EXERCISE DESCRIPTION —
Rewrite the listing below, changing every "common name" to "vernacular name" and leaving everything else the same.

Stored entries —
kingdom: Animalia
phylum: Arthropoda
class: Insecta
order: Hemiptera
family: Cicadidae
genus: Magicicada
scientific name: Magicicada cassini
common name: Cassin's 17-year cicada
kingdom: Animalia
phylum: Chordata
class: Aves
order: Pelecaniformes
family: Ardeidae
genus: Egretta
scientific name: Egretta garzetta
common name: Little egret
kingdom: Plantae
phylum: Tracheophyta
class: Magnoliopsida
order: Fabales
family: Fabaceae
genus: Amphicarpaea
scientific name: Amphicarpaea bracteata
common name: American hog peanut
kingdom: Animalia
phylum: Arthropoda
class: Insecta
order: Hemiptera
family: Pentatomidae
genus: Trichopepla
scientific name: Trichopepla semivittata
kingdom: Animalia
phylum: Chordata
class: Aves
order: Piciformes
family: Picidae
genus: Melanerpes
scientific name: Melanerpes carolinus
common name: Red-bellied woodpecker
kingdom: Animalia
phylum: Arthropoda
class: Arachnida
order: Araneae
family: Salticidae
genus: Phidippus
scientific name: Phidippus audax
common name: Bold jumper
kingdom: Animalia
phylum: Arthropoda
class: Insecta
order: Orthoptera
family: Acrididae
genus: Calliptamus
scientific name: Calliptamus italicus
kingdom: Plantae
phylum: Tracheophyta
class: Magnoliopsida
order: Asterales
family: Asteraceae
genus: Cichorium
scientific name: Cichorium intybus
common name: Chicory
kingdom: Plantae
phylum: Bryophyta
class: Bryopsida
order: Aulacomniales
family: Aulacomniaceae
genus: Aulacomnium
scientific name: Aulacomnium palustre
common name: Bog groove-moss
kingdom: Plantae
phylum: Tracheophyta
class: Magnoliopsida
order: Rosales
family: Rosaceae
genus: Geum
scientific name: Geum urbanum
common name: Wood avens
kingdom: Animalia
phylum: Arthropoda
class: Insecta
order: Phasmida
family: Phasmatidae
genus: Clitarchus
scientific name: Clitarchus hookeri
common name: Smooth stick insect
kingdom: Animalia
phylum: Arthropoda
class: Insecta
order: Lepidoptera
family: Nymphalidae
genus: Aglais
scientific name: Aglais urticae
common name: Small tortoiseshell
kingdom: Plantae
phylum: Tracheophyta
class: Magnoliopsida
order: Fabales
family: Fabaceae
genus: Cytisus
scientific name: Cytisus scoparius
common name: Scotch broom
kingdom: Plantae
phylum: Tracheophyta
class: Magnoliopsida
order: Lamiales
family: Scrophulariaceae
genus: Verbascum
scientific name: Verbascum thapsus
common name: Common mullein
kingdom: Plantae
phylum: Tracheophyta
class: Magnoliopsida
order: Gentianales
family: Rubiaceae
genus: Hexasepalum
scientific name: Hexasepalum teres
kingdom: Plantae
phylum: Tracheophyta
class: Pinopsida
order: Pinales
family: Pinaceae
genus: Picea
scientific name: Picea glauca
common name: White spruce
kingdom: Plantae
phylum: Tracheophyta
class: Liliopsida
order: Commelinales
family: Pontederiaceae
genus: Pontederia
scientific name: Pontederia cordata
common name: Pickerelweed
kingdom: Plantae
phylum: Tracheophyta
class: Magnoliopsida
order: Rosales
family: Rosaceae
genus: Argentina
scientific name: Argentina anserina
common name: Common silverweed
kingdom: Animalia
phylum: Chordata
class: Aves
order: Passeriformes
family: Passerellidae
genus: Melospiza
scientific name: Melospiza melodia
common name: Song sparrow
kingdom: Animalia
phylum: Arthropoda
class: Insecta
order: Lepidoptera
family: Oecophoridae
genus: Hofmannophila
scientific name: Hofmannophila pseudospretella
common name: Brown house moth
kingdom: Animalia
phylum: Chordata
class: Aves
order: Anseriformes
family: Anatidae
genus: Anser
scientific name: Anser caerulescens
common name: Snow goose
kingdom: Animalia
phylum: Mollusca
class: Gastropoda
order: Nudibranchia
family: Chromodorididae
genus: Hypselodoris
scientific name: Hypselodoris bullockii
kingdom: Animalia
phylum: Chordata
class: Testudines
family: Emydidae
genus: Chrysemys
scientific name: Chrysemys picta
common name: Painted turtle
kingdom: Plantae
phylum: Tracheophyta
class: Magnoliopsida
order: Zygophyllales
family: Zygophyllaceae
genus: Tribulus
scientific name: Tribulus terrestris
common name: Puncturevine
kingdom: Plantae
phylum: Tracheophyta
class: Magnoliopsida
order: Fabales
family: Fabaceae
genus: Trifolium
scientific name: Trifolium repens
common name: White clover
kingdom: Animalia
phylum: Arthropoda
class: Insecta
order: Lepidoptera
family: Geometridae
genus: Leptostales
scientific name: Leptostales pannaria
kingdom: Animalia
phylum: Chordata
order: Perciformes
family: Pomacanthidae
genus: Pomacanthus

CORRECT RESPONSE —
kingdom: Animalia
phylum: Arthropoda
class: Insecta
order: Hemiptera
family: Cicadidae
genus: Magicicada
scientific name: Magicicada cassini
vernacular name: Cassin's 17-year cicada
kingdom: Animalia
phylum: Chordata
class: Aves
order: Pelecaniformes
family: Ardeidae
genus: Egretta
scientific name: Egretta garzetta
vernacular name: Little egret
kingdom: Plantae
phylum: Tracheophyta
class: Magnoliopsida
order: Fabales
family: Fabaceae
genus: Amphicarpaea
scientific name: Amphicarpaea bracteata
vernacular name: American hog peanut
kingdom: Animalia
phylum: Arthropoda
class: Insecta
order: Hemiptera
family: Pentatomidae
genus: Trichopepla
scientific name: Trichopepla semivittata
kingdom: Animalia
phylum: Chordata
class: Aves
order: Piciformes
family: Picidae
genus: Melanerpes
scientific name: Melanerpes carolinus
vernacular name: Red-bellied woodpecker
kingdom: Animalia
phylum: Arthropoda
class: Arachnida
order: Araneae
family: Salticidae
genus: Phidippus
scientific name: Phidippus audax
vernacular name: Bold jumper
kingdom: Animalia
phylum: Arthropoda
class: Insecta
order: Orthoptera
family: Acrididae
genus: Calliptamus
scientific name: Calliptamus italicus
kingdom: Plantae
phylum: Tracheophyta
class: Magnoliopsida
order: Asterales
family: Asteraceae
genus: Cichorium
scientific name: Cichorium intybus
vernacular name: Chicory
kingdom: Plantae
phylum: Bryophyta
class: Bryopsida
order: Aulacomniales
family: Aulacomniaceae
genus: Aulacomnium
scientific name: Aulacomnium palustre
vernacular name: Bog groove-moss
kingdom: Plantae
phylum: Tracheophyta
class: Magnoliopsida
order: Rosales
family: Rosaceae
genus: Geum
scientific name: Geum urbanum
vernacular name: Wood avens
kingdom: Animalia
phylum: Arthropoda
class: Insecta
order: Phasmida
family: Phasmatidae
genus: Clitarchus
scientific name: Clitarchus hookeri
vernacular name: Smooth stick insect
kingdom: Animalia
phylum: Arthropoda
class: Insecta
order: Lepidoptera
family: Nymphalidae
genus: Aglais
scientific name: Aglais urticae
vernacular name: Small tortoiseshell
kingdom: Plantae
phylum: Tracheophyta
class: Magnoliopsida
order: Fabales
family: Fabaceae
genus: Cytisus
scientific name: Cytisus scoparius
vernacular name: Scotch broom
kingdom: Plantae
phylum: Tracheophyta
class: Magnoliopsida
order: Lamiales
family: Scrophulariaceae
genus: Verbascum
scientific name: Verbascum thapsus
vernacular name: Common mullein
kingdom: Plantae
phylum: Tracheophyta
class: Magnoliopsida
order: Gentianales
family: Rubiaceae
genus: Hexasepalum
scientific name: Hexasepalum teres
kingdom: Plantae
phylum: Tracheophyta
class: Pinopsida
order: Pinales
family: Pinaceae
genus: Picea
scientific name: Picea glauca
vernacular name: White spruce
kingdom: Plantae
phylum: Tracheophyta
class: Liliopsida
order: Commelinales
family: Pontederiaceae
genus: Pontederia
scientific name: Pontederia cordata
vernacular name: Pickerelweed
kingdom: Plantae
phylum: Tracheophyta
class: Magnoliopsida
order: Rosales
family: Rosaceae
genus: Argentina
scientific name: Argentina anserina
vernacular name: Common silverweed
kingdom: Animalia
phylum: Chordata
class: Aves
order: Passeriformes
family: Passerellidae
genus: Melospiza
scientific name: Melospiza melodia
vernacular name: Song sparrow
kingdom: Animalia
phylum: Arthropoda
class: Insecta
order: Lepidoptera
family: Oecophoridae
genus: Hofmannophila
scientific name: Hofmannophila pseudospretella
vernacular name: Brown house moth
kingdom: Animalia
phylum: Chordata
class: Aves
order: Anseriformes
family: Anatidae
genus: Anser
scientific name: Anser caerulescens
vernacular name: Snow goose
kingdom: Animalia
phylum: Mollusca
class: Gastropoda
order: Nudibranchia
family: Chromodorididae
genus: Hypselodoris
scientific name: Hypselodoris bullockii
kingdom: Animalia
phylum: Chordata
class: Testudines
family: Emydidae
genus: Chrysemys
scientific name: Chrysemys picta
vernacular name: Painted turtle
kingdom: Plantae
phylum: Tracheophyta
class: Magnoliopsida
order: Zygophyllales
family: Zygophyllaceae
genus: Tribulus
scientific name: Tribulus terrestris
vernacular name: Puncturevine
kingdom: Plantae
phylum: Tracheophyta
class: Magnoliopsida
order: Fabales
family: Fabaceae
genus: Trifolium
scientific name: Trifolium repens
vernacular name: White clover
kingdom: Animalia
phylum: Arthropoda
class: Insecta
order: Lepidoptera
family: Geometridae
genus: Leptostales
scientific name: Leptostales pannaria
kingdom: Animalia
phylum: Chordata
order: Perciformes
family: Pomacanthidae
genus: Pomacanthus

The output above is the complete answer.